13.1 The Scheme shall terminate on 11 June 2018 or at any earlier time by the passing of a resolution by the Board or an ordinary resolution of the Company in general meeting. Termination of the Scheme shall be without prejudice to the subsisting rights of Participants.

 

13.2 The Company and any Subsidiary of the Company may provide money to the trustee of any trust or any other person to enable them or him to acquire Shares to be held for the purposes of the Scheme, or enter into any guarantee or indemnity for those purposes, to the extent permitted by section 153 of the Companies Act 1985. In addition, the Company may require any Subsidiary to enter into such other agreement or agreements as it shall deem necessary to oblige such Subsidiary to reimburse the Company for any other amounts paid by the Company hereunder, directly or indirectly in respect of such Subsidiary’s employees.

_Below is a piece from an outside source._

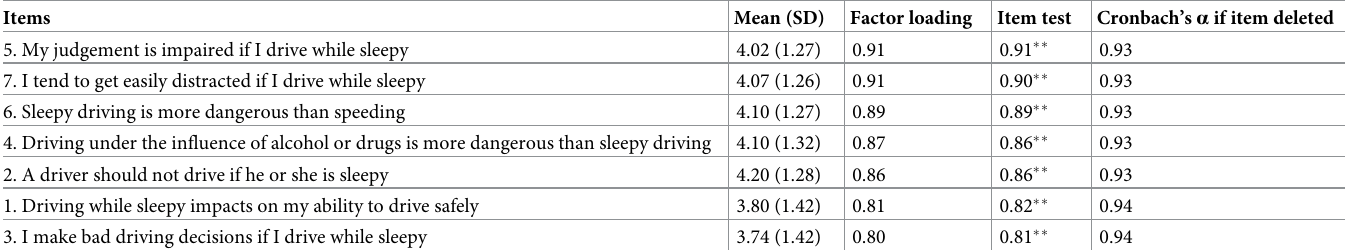
Table 2. The factor loadings and item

Nothing in the Scheme shall be deemed to give any employee of any Participating Company any right to Participate in the Scheme.

 

13.3 The rights and obligations of any individual under the terms of his office or employment with a Participating Company or Associated Company shall not be affected by his participation in the Scheme or any right which he may have to participate therein, and an individual who participates therein shall do so strictly under the terms of these Rules and shall not have any rights to compensation or damages in consequence of the termination of his office or employment with any such company for any reason whatsoever, whether lawfully or otherwise, insofar as such termination has consequences for the terms under which Options may be exercised or otherwise dealt with under these Rules or the provisions of any statute or law relating to taxation.

 

13.4 Benefits under the Scheme shall not form part of a Participant’s remuneration for any purpose and shall not be pensionable.

 

13.5 By participating in the Scheme, the Participant consents to the collection, processing, transmission and storage by the Company, in any form whatsoever, of any data of a professional or personal nature which is necessary for the purposes of introducing and administering the Scheme. The Company may share such information with any Participating Company or Associated Company, the Trustees, its registrars, brokers, other third party administrator or any person who obtains Control of the Company or acquires the company, undertaking or part-undertaking which employs the Participant, whether within or outside of the European Economic Area.

 

13.6 These Rules shall be governed by and construed in accordance with the laws of England and Wales and the English courts shall have exclusive jurisdiction to determine any dispute which may arise out of, or in connection with, the Scheme.